### WHAT YOU HAVE TO DO
Can you rewrite the lines from the start through the line holding "3: (348, 128)", inclusive, with "top-left" changed to "upper-left" and everything else left the same?

### RECORDS PROVIDED
*-*-*
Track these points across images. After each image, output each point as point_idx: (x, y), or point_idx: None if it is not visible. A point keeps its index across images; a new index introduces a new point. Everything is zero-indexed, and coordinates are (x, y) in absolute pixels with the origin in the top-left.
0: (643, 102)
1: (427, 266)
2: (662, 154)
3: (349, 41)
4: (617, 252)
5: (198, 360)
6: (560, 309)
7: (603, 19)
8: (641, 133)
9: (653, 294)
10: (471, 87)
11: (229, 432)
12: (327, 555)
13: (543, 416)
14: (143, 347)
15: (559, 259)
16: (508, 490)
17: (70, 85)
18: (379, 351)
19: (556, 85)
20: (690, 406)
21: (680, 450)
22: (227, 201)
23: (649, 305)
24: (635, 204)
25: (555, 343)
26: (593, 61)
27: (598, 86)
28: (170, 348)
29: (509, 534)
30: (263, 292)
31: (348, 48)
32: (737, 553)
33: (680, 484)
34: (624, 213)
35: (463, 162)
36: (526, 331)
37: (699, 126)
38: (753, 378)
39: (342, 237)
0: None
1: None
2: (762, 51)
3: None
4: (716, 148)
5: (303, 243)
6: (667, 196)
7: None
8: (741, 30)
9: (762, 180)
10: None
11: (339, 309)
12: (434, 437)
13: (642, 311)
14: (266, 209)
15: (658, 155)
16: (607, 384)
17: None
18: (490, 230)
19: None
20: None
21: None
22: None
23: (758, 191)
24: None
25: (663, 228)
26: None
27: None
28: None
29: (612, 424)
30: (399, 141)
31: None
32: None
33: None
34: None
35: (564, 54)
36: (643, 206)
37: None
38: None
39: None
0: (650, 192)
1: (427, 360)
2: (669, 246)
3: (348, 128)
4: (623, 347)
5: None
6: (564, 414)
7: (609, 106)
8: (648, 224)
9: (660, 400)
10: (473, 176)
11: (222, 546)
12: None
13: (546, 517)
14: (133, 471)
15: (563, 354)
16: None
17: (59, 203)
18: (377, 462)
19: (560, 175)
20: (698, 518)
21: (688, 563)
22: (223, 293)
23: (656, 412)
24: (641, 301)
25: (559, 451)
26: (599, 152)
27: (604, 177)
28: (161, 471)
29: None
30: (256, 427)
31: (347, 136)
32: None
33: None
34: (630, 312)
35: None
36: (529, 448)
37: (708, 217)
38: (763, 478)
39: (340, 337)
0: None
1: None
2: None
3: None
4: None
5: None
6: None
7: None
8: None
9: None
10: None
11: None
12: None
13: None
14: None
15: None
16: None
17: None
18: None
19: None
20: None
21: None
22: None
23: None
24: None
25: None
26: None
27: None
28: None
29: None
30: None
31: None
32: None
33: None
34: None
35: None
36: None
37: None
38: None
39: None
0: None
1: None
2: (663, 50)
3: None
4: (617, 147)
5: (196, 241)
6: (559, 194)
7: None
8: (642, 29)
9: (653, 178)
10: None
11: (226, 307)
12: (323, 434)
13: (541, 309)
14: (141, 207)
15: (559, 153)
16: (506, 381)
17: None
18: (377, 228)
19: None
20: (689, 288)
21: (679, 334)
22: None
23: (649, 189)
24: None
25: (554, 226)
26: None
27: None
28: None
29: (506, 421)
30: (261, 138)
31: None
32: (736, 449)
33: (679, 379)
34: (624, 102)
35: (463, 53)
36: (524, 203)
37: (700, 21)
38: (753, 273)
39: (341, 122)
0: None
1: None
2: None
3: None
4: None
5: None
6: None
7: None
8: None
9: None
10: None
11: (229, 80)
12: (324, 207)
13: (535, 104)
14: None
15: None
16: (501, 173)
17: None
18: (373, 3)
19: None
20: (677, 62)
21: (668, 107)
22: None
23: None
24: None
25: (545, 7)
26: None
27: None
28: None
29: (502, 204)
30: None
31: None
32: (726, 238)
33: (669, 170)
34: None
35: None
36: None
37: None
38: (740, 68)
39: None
*-*-*
### RESULT
Track these points across images. After each image, output each point as point_idx: (x, y), or point_idx: None if it is not visible. A point keeps its index across images; a new index introduces a new point. Everything is zero-indexed, and coordinates are (x, y) in absolute pixels with the origin in the upper-left.
0: (643, 102)
1: (427, 266)
2: (662, 154)
3: (349, 41)
4: (617, 252)
5: (198, 360)
6: (560, 309)
7: (603, 19)
8: (641, 133)
9: (653, 294)
10: (471, 87)
11: (229, 432)
12: (327, 555)
13: (543, 416)
14: (143, 347)
15: (559, 259)
16: (508, 490)
17: (70, 85)
18: (379, 351)
19: (556, 85)
20: (690, 406)
21: (680, 450)
22: (227, 201)
23: (649, 305)
24: (635, 204)
25: (555, 343)
26: (593, 61)
27: (598, 86)
28: (170, 348)
29: (509, 534)
30: (263, 292)
31: (348, 48)
32: (737, 553)
33: (680, 484)
34: (624, 213)
35: (463, 162)
36: (526, 331)
37: (699, 126)
38: (753, 378)
39: (342, 237)
0: None
1: None
2: (762, 51)
3: None
4: (716, 148)
5: (303, 243)
6: (667, 196)
7: None
8: (741, 30)
9: (762, 180)
10: None
11: (339, 309)
12: (434, 437)
13: (642, 311)
14: (266, 209)
15: (658, 155)
16: (607, 384)
17: None
18: (490, 230)
19: None
20: None
21: None
22: None
23: (758, 191)
24: None
25: (663, 228)
26: None
27: None
28: None
29: (612, 424)
30: (399, 141)
31: None
32: None
33: None
34: None
35: (564, 54)
36: (643, 206)
37: None
38: None
39: None
0: (650, 192)
1: (427, 360)
2: (669, 246)
3: (348, 128)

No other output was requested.